Developing AI System for Molecule Property Prediction (ADMET)
ADMET (Absorption, Distribution, Metabolism, Excretion, Toxicity) — set of pharmacokinetic properties determining drug fate in body. ~50% clinical trial failures — due to ADMET problems that could have been predicted earlier.
Critical ADMET Properties
Absorption
- Aqueous solubility: poor solubility → inconsistent bioavailability
- Lipophilicity (logP/logD): determines membrane penetration, solubility
- Caco-2 / MDCK permeability: intestinal absorption
- P-glycoprotein (P-gp) efflux: active cell export, reduces bioavailability
- Oral bioavailability (F%): what fraction of dose reaches systemic circulation
Distribution
- Volume of distribution (Vd): how distributes across tissues
- Blood-brain barrier permeability (BBB): needed for CNS drugs, undesirable for peripheral
- Plasma protein binding (PPB): albumin binding, only free drug active
Metabolism
- CYP450 inhibition (CYP3A4, CYP2D6, CYP2C9, CYP2C19, CYP1A2): slows metabolism of other drugs → interactions
- CYP450 substrate: which isoforms metabolize compound
- Half-life (T½): how fast cleared from body
- Hepatotoxicity (DILI): liver damage
Excretion
- Renal clearance: rate of kidney elimination
Toxicity
- hERG inhibition: blocking cardiac K⁺ channel → QT prolongation → potentially fatal arrhythmia.

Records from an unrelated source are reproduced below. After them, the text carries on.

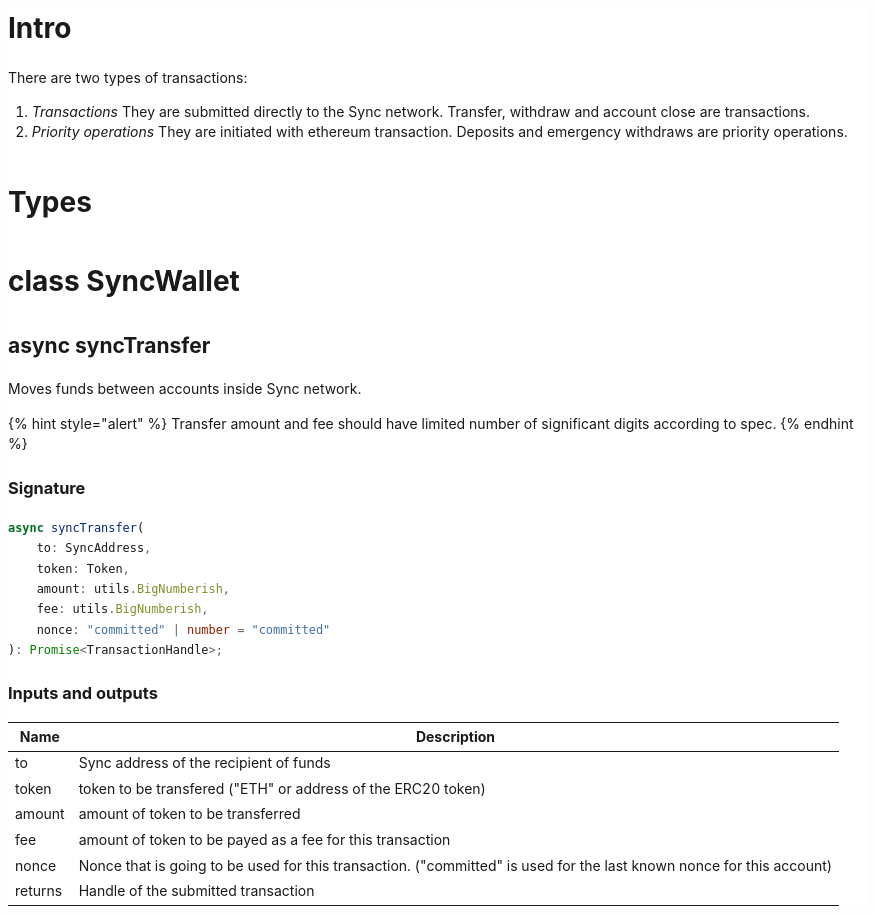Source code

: # Intro 

There are two types of transactions:
1) *Transactions* They are submitted directly to the Sync network.
Transfer, withdraw and account close are transactions.
2) *Priority operations* They are initiated with ethereum transaction.
Deposits and emergency withdraws are priority operations.

# Types



# class SyncWallet

## async syncTransfer

Moves funds between accounts inside Sync network.

{% hint style="alert" %}
Transfer amount and fee should have limited number of significant digits according to spec.
{% endhint %}


### Signature
```typescript
async syncTransfer(
    to: SyncAddress,
    token: Token,
    amount: utils.BigNumberish,
    fee: utils.BigNumberish,
    nonce: "committed" | number = "committed"
): Promise<TransactionHandle>;
```

### Inputs and outputs

| Name | Description | 
| -- | -- |
| to | Sync address of the recipient of funds |
| token | token to be transfered ("ETH" or address of the ERC20 token) |
| amount | amount of token to be transferred |
| fee | amount of token to be payed as a fee for this transaction |
| nonce | Nonce that is going to be used for this transaction. ("committed" is used for the last known nonce for this account) |
| returns | Handle of the submitted transaction | 

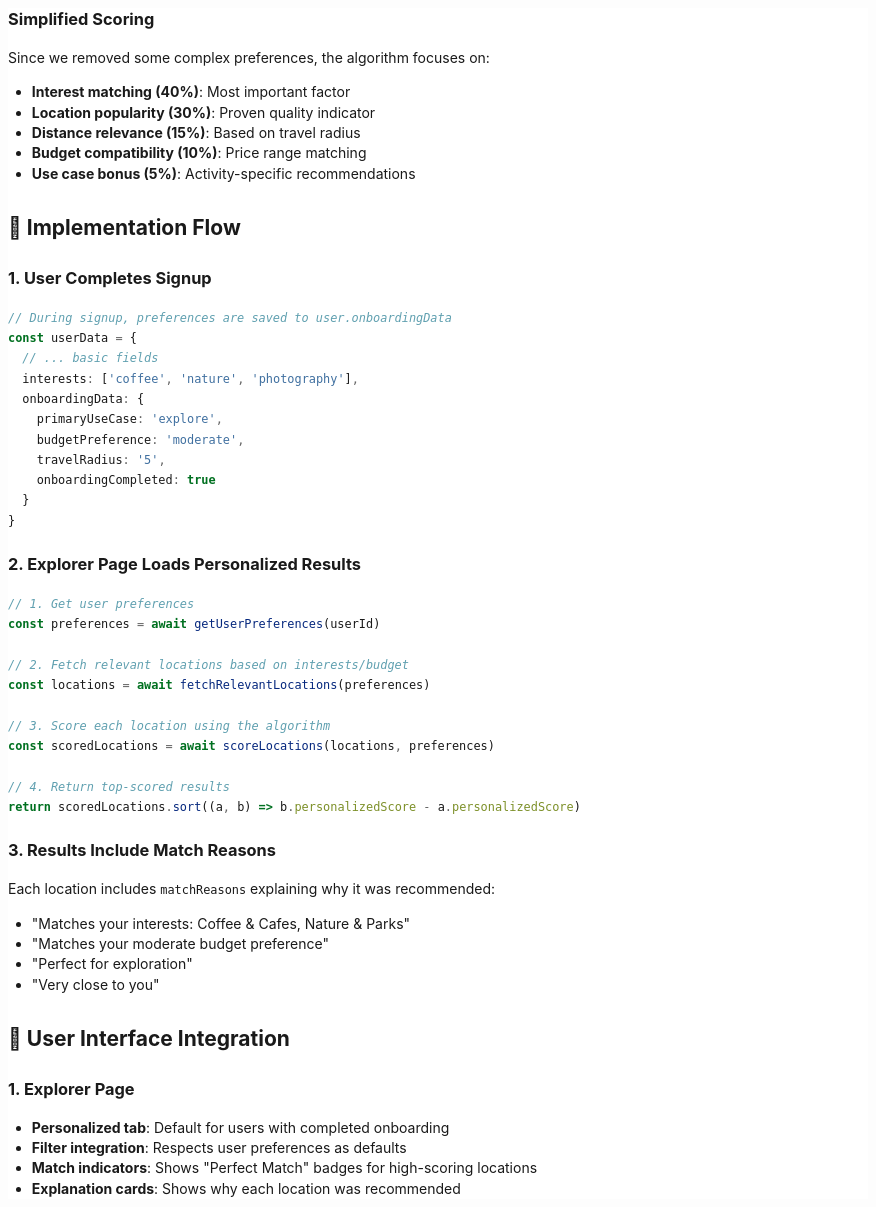 ### Simplified Scoring
Since we removed some complex preferences, the algorithm focuses on:
- **Interest matching (40%)**: Most important factor
- **Location popularity (30%)**: Proven quality indicator
- **Distance relevance (15%)**: Based on travel radius
- **Budget compatibility (10%)**: Price range matching
- **Use case bonus (5%)**: Activity-specific recommendations

## 🔄 Implementation Flow

### 1. User Completes Signup
```typescript
// During signup, preferences are saved to user.onboardingData
const userData = {
  // ... basic fields
  interests: ['coffee', 'nature', 'photography'],
  onboardingData: {
    primaryUseCase: 'explore',
    budgetPreference: 'moderate',
    travelRadius: '5',
    onboardingCompleted: true
  }
}
```

### 2. Explorer Page Loads Personalized Results
```typescript
// 1. Get user preferences
const preferences = await getUserPreferences(userId)

// 2. Fetch relevant locations based on interests/budget
const locations = await fetchRelevantLocations(preferences)

// 3. Score each location using the algorithm
const scoredLocations = await scoreLocations(locations, preferences)

// 4. Return top-scored results
return scoredLocations.sort((a, b) => b.personalizedScore - a.personalizedScore)
```

### 3. Results Include Match Reasons
Each location includes `matchReasons` explaining why it was recommended:
- "Matches your interests: Coffee & Cafes, Nature & Parks"
- "Matches your moderate budget preference"
- "Perfect for exploration"
- "Very close to you"

## 📱 User Interface Integration

### 1. **Explorer Page**
- **Personalized tab**: Default for users with completed onboarding
- **Filter integration**: Respects user preferences as defaults
- **Match indicators**: Shows "Perfect Match" badges for high-scoring locations
- **Explanation cards**: Shows why each location was recommended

Major reason for drug withdrawal
- Ames test: mutagenicity / genotoxicity
- DILI (Drug-Induced Liver Injury): hepatotoxicity
- Skin sensitization: contact dermatitis
- Reproductive toxicity: teratogenicity
Prediction Models
Molecular Fingerprints + ML
ECFP4/6 (circular fingerprints 1024–2048 bits) + XGBoost/Random Forest. Fast, interpretable, good on small datasets.
Graph Neural Networks
Molecule as graph → GNN learns structural patterns. MPNN, AttentiveFP, D-MPNN (chemprop). On most TDC benchmarks GNN exceeds fingerprint+ML.
Multitask Learning
One model predicts 20+ ADMET properties simultaneously. Advantage: shared representations improve prediction for properties with small dataset through information from related tasks.

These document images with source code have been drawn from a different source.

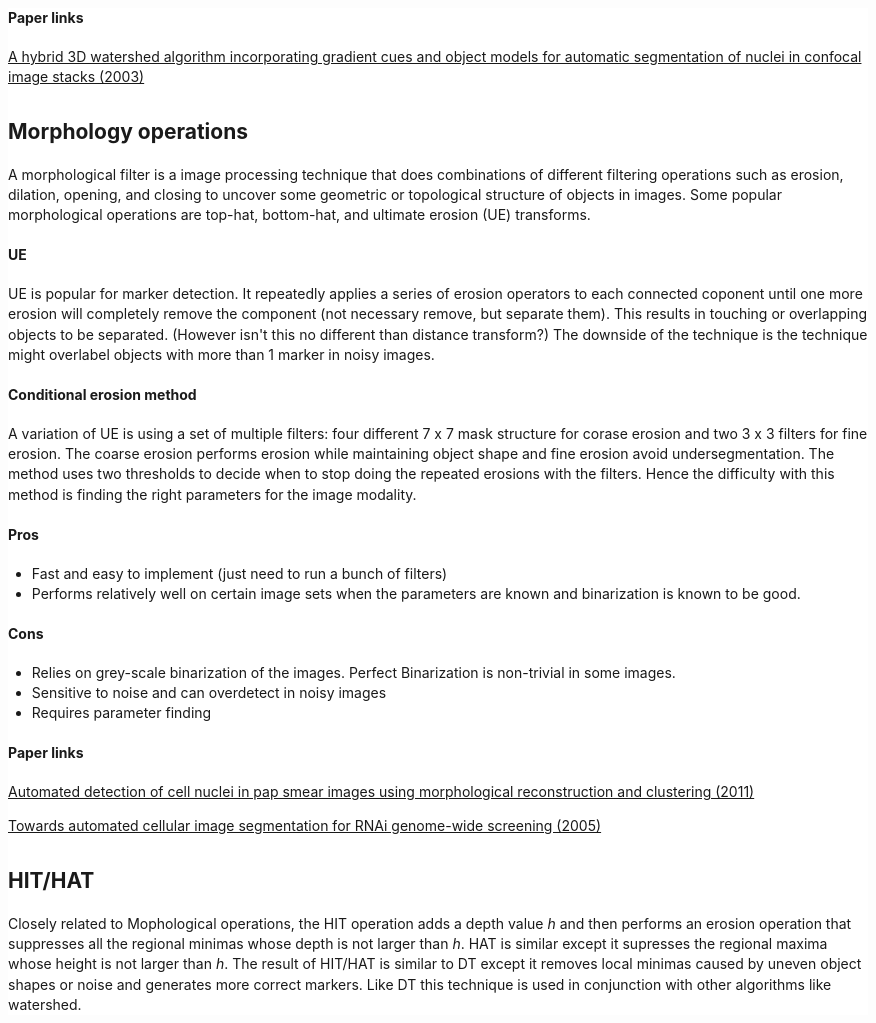 #### Paper links
[A hybrid 3D watershed algorithm incorporating gradient cues and object models for automatic segmentation of nuclei in confocal image stacks (2003)](https://www.ncbi.nlm.nih.gov/pubmed/14566936)

## Morphology operations
A morphological filter is a image processing technique that does combinations of different filtering operations such as erosion, dilation, opening, and closing to uncover some geometric or topological structure of objects in images. Some popular morphological operations are top-hat, bottom-hat, and ultimate erosion (UE) transforms. 

#### UE
UE is popular for marker detection. It repeatedly applies a series of erosion operators to each connected coponent until one more erosion will completely remove the component (not necessary remove, but separate them). This results in touching or overlapping objects to be separated. (However isn't this no different than distance transform?) The downside of the technique is the technique might overlabel objects with more than 1 marker in noisy images. 

#### Conditional erosion method
A variation of UE is using a set of multiple filters: four different 7 x 7 mask structure for corase erosion and two 3 x 3 filters for fine erosion. The coarse erosion performs erosion while maintaining object shape and fine erosion avoid undersegmentation. The method uses two thresholds to decide when to stop doing the repeated erosions with the filters. Hence the difficulty with this method is finding the right parameters for the image modality. 


#### Pros
* Fast and easy to implement (just need to run a bunch of filters)
* Performs relatively well on certain image sets when the parameters are known and binarization is known to be good.

#### Cons
* Relies on grey-scale binarization of the images. Perfect Binarization is non-trivial in some images.
* Sensitive to noise and can overdetect in noisy images
* Requires parameter finding

#### Paper links
[Automated detection of cell nuclei in pap smear images using morphological reconstruction and clustering (2011)](https://www.ncbi.nlm.nih.gov/pubmed/20952343)

[Towards automated cellular image segmentation for RNAi genome-wide screening (2005)](https://www.ncbi.nlm.nih.gov/pubmed/16685930)

## HIT/HAT
Closely related to Mophological operations, the HIT operation adds a depth value *h* and then performs an erosion operation that suppresses all the regional minimas whose depth is not larger than *h*. HAT is similar except it supresses the regional maxima whose height is not larger than *h*. The result of HIT/HAT is similar to DT except it removes local minimas caused by uneven object shapes or noise and generates more correct markers. Like DT this technique is used in conjunction with other algorithms like watershed.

from chemprop import args, data, featurizers, models, train
# Chemprop — state-of-the-art for molecular ADMET
arguments = [
'--data_path', 'admet_train.csv',
'--dataset_type', 'regression',
'--target_columns', 'solubility logP hERG_inhibition caco2_permeability',
'--smiles_columns', 'smiles',
'--epochs', '50',
'--batch_size', '64',
'--ffn_num_layers', '3',
'--dropout', '0.1',
'--save_dir', 'admet_model',
]
args.parse_train_args(arguments)
train.cross_validate(...)
Uncertainty Quantification
ADMET prediction: know not just value but model confidence. For molecules outside applicability domain — warning about unreliable prediction.
Methods: Monte Carlo Dropout, Deep Ensembles, Conformal Prediction. Conformal Prediction gives statistically rigorous prediction intervals.
Datasets
| Task | Dataset | Size |
|---|---|---|
| Solubility | ESOL, AqSolDB | 1k–10k |
| logP | ChEMBL | 100k+ |
| Caco-2 | Biopharmaceutics DB | ~1k |
| hERG | BindingDB, ChEMBL | 10k+ |
| DILI | DILIrank | ~1k |
| CYP inhibition | ChEMBL | 10k+ |
| Ames | TDC AMES dataset | ~7k |
Data Problem: many biological datasets small and noisy. Transfer learning (pretraining on large chemical corpus → fine-tuning on specific task) helps with small datasets.
Applicability Domain
Model reliable only for molecules similar to training data. AD evaluation:
- Tanimoto similarity to nearest neighbors in training set
- Leverage hat matrix (Williams plot)
- k-NN distance in embedding space
When exiting AD → explicit warning "low confidence prediction".
Integration: REST API, Jupyter-friendly Python API, KNIME nodes for chemist workflows. Visualization: 2D property map with color-coding drug-likeness violations (Lipinski Rule of 5, Veber rules).